Second Department of Internal Medicine, Akita University School of Medicine, 1–1–1 Hondo, Akita 010, Japan

Copyright © 2001 Hindawi Publishing Corporation. This is an open access article distributed under the Creative Commons Attribution License, which permits unrestricted use, distribution, and reproduction in any medium, provided the original work is properly cited.
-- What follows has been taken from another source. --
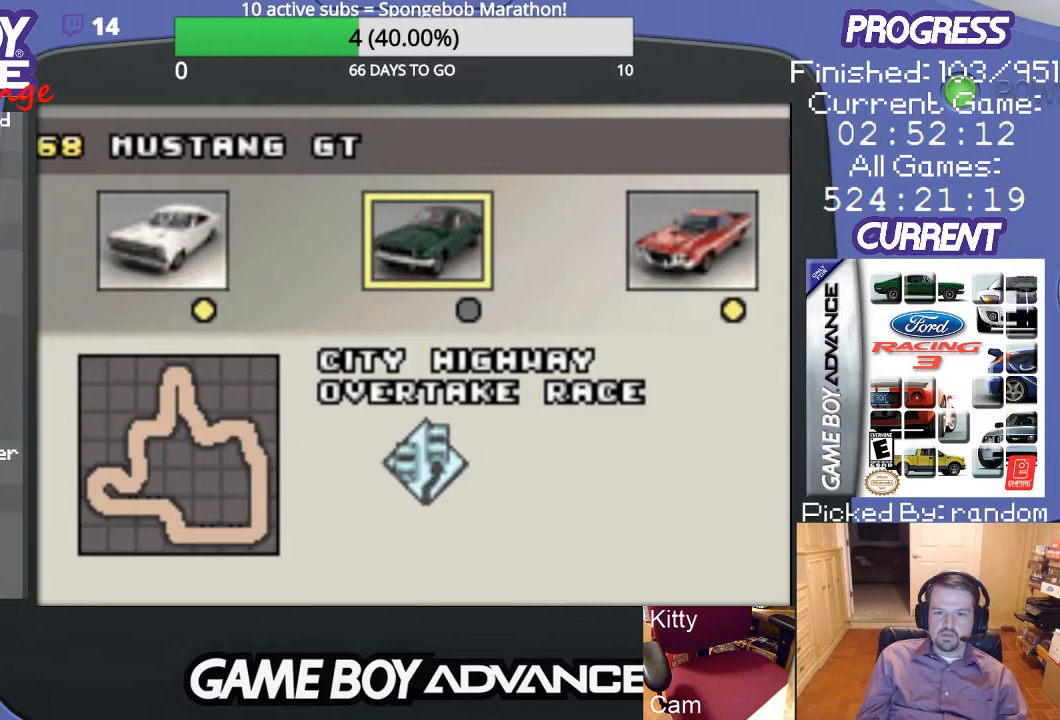
{"buttons": [], "events": [[33, "A", "down"], [167, "A", "up"]]}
Intracellular adhesion molecule-1 (ICAM-1)-mediated cell-cell adhesion is thought to play an important role at sites of inflammation. Recent evidence suggests that ICAM-1 surface expression on alveolar macrophages is increased in pulmonary sarcoidosis and that inflammatory granuloma formation is characterized by the aggregation of macrophages. The present study shows that ICAM-1 expression is significantly elevated on alveolar macrophages from patients with sarcoidosis in response to tumor necrosis factor-α (TNF-α) and interferon- γ (INF-γ) compared with healthy controls. Aggregation and adhesion were significantly increased in alveolar macrophages treated with TNF-α and INF-γ, and significantly inhibited in those pretreated with a monoclonal antibody to ICAM-1. Similarly, aggregation and adhesion were inhibited in macrophages treated with heparin, which then exhibited a wide range of biological activities relevant to inflammation. These results suggested that the surface expression of ICAM-1 on alveolar macrophages in response to TNF-α and INF-γ is important in mediating aggregation and adhesion. Additionally, heparin may be useful for developing novel therapeutic agents for fibrotic lung disease.